The results of the present work support the existing evidence that certain EPS exhibit selective prebiotic effects, stimulating beneficial microbes while suppressing pathogens in the human gut [51,52]. For example, EPS produced by Lacticaseibacillus paracasei and Lactobacillus sanfranciscensis exhibit similar bifidogenic properties while reducing pathogenic bacteria (Escherichia-Shigella, Klebsiella, and Fusobacterium) [51,52]. In contrast, some EPSs, such as those from Lactobacillus rhamnosus RW-9595M, show minimal modulation of infant microbiota [53], underscoring the structure-dependent variability in prebiotic activity.

In the present study, the results indicate that EPSs of Ln. mesenteroides SJC113 can selectively promote Bifidobacterium while inhibiting Enterobacteriaceae, which strengthens its potential as a targeted prebiotic. These observations emphasize the intricate relationship between EPS structure and the modulation of the infant gut microbiota, and reinforce the potential of EPS produced by this strain as an effective prebiotic. However, the translational relevance of these in vitro observations remains to be validated in more complex systems, such as in vivo infant models or human trials.

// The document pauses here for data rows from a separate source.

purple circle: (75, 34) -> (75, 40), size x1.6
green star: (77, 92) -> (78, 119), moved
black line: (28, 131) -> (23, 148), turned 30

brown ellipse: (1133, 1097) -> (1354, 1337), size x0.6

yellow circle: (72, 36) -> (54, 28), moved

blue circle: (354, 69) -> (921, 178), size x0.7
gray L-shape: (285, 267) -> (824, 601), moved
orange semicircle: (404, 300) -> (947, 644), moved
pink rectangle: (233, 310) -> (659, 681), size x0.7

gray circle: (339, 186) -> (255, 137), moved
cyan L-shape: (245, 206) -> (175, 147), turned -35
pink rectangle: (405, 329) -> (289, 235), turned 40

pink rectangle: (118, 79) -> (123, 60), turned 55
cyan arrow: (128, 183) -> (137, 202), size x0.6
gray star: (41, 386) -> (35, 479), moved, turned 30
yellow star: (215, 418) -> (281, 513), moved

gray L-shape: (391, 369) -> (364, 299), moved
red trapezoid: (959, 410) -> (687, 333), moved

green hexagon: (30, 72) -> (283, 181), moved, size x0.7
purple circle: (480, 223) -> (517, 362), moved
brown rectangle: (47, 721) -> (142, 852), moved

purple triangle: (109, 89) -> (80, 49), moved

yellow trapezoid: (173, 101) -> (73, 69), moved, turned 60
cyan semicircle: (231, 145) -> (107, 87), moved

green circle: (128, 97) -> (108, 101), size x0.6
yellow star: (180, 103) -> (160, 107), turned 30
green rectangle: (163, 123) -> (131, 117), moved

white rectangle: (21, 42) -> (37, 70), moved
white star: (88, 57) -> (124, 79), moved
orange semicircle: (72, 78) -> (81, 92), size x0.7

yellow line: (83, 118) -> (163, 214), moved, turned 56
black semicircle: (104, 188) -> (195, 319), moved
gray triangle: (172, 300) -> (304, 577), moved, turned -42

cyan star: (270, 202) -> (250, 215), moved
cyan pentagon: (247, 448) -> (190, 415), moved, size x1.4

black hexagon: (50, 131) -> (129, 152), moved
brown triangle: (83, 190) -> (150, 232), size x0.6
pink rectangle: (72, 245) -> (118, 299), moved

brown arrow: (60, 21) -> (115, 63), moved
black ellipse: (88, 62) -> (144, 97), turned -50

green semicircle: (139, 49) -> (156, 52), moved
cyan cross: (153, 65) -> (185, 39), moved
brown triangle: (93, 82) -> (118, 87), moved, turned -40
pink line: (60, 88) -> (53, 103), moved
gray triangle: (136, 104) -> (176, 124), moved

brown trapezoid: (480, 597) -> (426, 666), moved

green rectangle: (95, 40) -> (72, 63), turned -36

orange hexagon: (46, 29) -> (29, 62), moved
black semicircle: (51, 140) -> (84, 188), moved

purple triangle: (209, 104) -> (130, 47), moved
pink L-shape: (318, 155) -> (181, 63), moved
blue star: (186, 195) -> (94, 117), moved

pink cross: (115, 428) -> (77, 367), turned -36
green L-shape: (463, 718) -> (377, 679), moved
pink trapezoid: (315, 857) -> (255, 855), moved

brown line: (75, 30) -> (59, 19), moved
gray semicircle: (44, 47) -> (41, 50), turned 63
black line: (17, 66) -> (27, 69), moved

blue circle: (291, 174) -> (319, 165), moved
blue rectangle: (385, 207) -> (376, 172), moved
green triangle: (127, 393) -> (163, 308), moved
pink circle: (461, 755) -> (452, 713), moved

While this study provides insights into the prebiotic potential of EPS from Ln. mesenteroides SJC113, several limitations must be acknowledged. First, the observed antioxidant activity of this EPS was modest compared to other reported EPSs, suggesting that its primary benefits may lie in microbial modulation rather than direct free radical scavenging. Secondly, like all in vitro models, the fecal fermentation system cannot fully replicate the physiological complexity of the infant gut, where host factors (e.g., immune responses, mucosal interactions, and nutrition) significantly influence microbial dynamics. Although selective plate counting allows the targeted analysis of key bacterial groups, this approach may miss subtle shifts in the community or functional changes that can only be revealed by metagenomic or metabolomic methods. Finally, the present experiments were based on three individual donor samples, which avoid the use of artificially pooled stool samples, but may limit the generalizability of the results, given the large inter-individual variability in the composition of the gut microbiota of infants. Future work should investigate the inter-individual variability and long-term effects to better assess the therapeutic potential of this EPS in infant feeding.

4. Conclusions

This study comprehensively characterized the multifunctional properties of the EPS produced by Ln. mesenteroides SJC113, revealing its promising prebiotic potential. The EPS exhibited moderate but consistent antioxidant activity, effectively scavenging both DPPH and hydroxyl radicals in dose-dependent assays. More notably, the EPS displayed a pronounced cholesterol-lowering effect, reducing cholesterol levels in the culture medium by 40%. The EPS also exhibited noteworthy prebiotic potential, demonstrating dual functionality in microbial adhesion and growth promotion. While Ln. mesenteroides SJC113 displayed strong intrinsic mucin-binding capacity, its EPS further enhanced the adhesion of the probiotic L. rhamnosus GG to mucin—a critical trait for gut colonization and host interaction. Beyond adhesion, the EPS served as an effective fermentable substrate, consistently stimulating the growth of several LAB strains. In gut-mimicking conditions, the EPS selectively modulated bacterial populations, significantly increasing LAB and Bifidobacterium spp. while suppressing Enterobacteriaceae, thereby validating its prebiotic efficacy. These multifunctional properties position the EPS-producing Ln. mesenteroides SJC113 as a versatile candidate for food and pharmaceutical applications, offering a novel strategy to engineer functional foods and targeted therapies for gut health enhancement. Future research should focus on elucidating the molecular mechanisms—in particular, mucus adhesion and the cholesterol-binding of EPS—using advanced models (e.g., mucus-secreting cell lines and omics approaches) and validating its efficacy using in vivo models to fully exploit the potential of this EPS for human health.